Nikola Tesla Articles
The Mathematics of Nikola Tesla
In the past I have always tried to ask people to quote Tesla; and with regards to what other people have printed about him... take it with a pound of salt.
It has been remarked to me that “You can’t be a engineer without Math.” This statement led me to ask the question:
What mathematics did Tesla use?
Without a doubt Telsa learned algebra, trigonometry, and--in all probability--calculus. But, in engineering today, little can be done without the use of vectors. And, at the time Tesla was being schooled as an engineer, there was only one system that was being discussed on the continent, and that was a system called Quaternions.
(Here I would like to remind the reader that Tesla was born between the 9th and 10th of July, 1856.)
Quaternions were developed by Sir William Rowan Hamilton on the 16th of October 1843. Actually it took a little longer than a day to develope the system, but on that day in a flash of inspiration, much like Tesla’s inspired alternating current motor, Hamilton solved the problem of using imaginary numbers to represent meaningful geometric relations. A better description of the enlightened discovery of quaternions is best provided in a letter by Hamilton to his son Archibald in 1865:
If I may be allowed to speak of myself in connexion with the subject, I might do so in a way which would bring you in, by referring to an ante-quaternionic time, when you were a mere child, but had caught from me the conception of a “Vector”, as represented by a “Triplet”: and indeed I happen to be able to put the finger of memory upon the year and month - October, 1843--when having recently returned from visits to Cork and Parsonstown, connected with a Meeting of the British Association, the desire to discover the laws of the multiplication referred to regained with me a certain strength and earnestness, which had for years been dormant, but was then on the point of being gratified, and was occasionally talked of with you. Every morning in the early part of the above cited month, on my coming down to breakfast, your (then) little brother William Edwin, and yourself, used to ask me, “Well, Papa, can you multiply triplets”?
Whereto I was always obliged to reply, with a sad shake of the head: “No, I can only add and subtract them.”

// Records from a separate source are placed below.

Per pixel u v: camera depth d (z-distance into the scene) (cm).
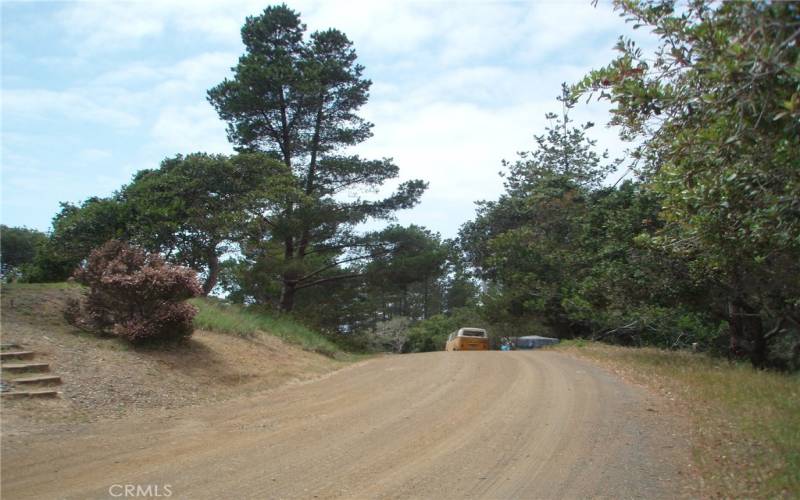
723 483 625
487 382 1291
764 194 688
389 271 3244
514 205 3366
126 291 1262
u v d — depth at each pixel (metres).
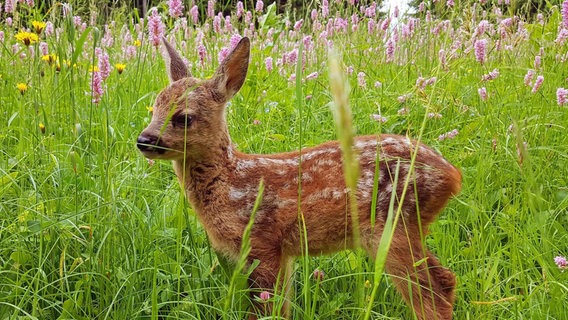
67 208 0.76
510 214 0.77
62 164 0.84
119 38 1.63
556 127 0.99
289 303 0.71
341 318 0.70
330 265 0.80
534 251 0.66
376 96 1.17
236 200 0.72
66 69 0.90
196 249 0.72
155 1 1.64
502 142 0.91
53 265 0.70
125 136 0.95
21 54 1.27
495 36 1.37
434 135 1.04
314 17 1.53
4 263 0.67
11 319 0.60
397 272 0.68
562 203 0.79
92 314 0.67
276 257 0.71
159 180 0.93
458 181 0.69
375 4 1.46
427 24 1.37
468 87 1.18
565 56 1.10
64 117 0.98
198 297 0.70
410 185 0.67
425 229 0.69
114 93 1.16
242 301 0.72
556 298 0.62
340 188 0.69
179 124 0.71
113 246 0.70
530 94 1.04
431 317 0.67
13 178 0.78
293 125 1.12
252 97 1.20
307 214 0.70
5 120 1.03
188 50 1.46
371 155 0.69
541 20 1.44
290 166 0.73
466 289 0.70
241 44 0.75
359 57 1.39
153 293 0.58
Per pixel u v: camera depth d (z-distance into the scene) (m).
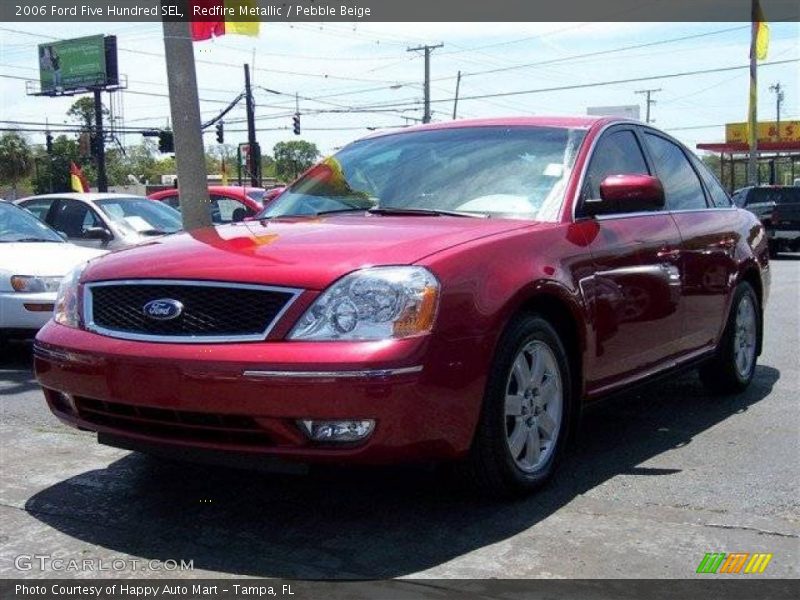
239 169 45.00
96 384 3.92
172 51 7.91
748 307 6.61
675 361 5.54
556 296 4.30
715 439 5.40
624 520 4.07
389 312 3.64
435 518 4.09
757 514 4.15
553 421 4.41
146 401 3.79
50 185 62.09
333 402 3.52
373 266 3.76
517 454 4.21
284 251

But on the 16th day of the same month - which happened to be a Monday, and a Council day of the Royal Irish Academy--I was walking in to attend and preside, and your mother was walking with me, along the Royal Canal, to which she had perhaps driven; and although she talked with me now and then, yet an under-current of thought was going on in my mind, which gave at last a “result”, whereof it is not too much to say that I felt “at once” the importance. An “electric” circuit seemed to “close”; and a spark flashed forth, the herald (as I “foresaw, immediately”) of many long years to come of definitely directed thought and work, by myself if spared, and at all events on the part of others, if I should even be allowed to live long enough distinctly to communicate the discovery. Nor could I resist the impulse - unphilosophical as it may have been--to cut with a knife on a stone of Brougham Bridge, as we passed it, the fundamental formula with the symbols, i, j, k; namely
i2 = j2 = k2 = ijk = -1
which contains the “Solution” of the “Problem”, but of course, as an inscription, has long since mouldered away. A more durable notice remains, however, on the Council Books of the Academy for that day (October 16th, 1843), which records the fact, that I then asked for and obtained leave to read a Paper on Quaternions, at the First General Meeting of the Session: which reading took place accordingly, on Monday the 13th of November following.

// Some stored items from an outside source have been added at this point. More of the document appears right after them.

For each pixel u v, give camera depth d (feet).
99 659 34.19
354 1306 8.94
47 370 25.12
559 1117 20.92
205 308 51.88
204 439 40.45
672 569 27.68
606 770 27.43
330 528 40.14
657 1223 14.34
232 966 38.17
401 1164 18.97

Hamilton spent the next twenty two years developing quaternions until his death on September 2, 1865. In his letters the first few days after his discovery, he felt his system had applications in such diverse fields as heat theory, electricity, and spherical trigonometry.
Tesla was 9 years old when Hamilton went to his reward.

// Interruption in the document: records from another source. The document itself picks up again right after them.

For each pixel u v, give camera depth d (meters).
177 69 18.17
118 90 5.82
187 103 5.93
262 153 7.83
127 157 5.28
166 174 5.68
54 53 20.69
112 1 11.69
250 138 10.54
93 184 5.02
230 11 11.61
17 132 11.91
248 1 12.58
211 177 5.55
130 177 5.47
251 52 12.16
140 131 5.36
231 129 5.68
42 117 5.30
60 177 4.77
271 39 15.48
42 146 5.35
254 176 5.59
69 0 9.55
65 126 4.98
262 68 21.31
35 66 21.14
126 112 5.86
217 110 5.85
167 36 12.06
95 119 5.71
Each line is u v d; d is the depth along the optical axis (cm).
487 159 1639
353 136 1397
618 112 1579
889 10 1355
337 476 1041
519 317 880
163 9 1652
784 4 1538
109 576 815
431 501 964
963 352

The banner of quaternions was carried on by Peter Guthrie Tait, who made contributions toward thermodynamics. Tait was a graduate of Cambridge, and later became Professor of Mathematics at Queen’s College. Later he served as Professor of NaturalPhilosophy at Edinburgh from 1860 till his death on July 4th, 1901. Tait was also a prime mover for quaternions during the whole of this period. Tait’s importance to the influence of quaternions on Tesla is outside the scope of this article. However, one of Tait’s good friends was James Clark Maxwell. As a matter of fact Tait and Maxwell corresponded quite frequently.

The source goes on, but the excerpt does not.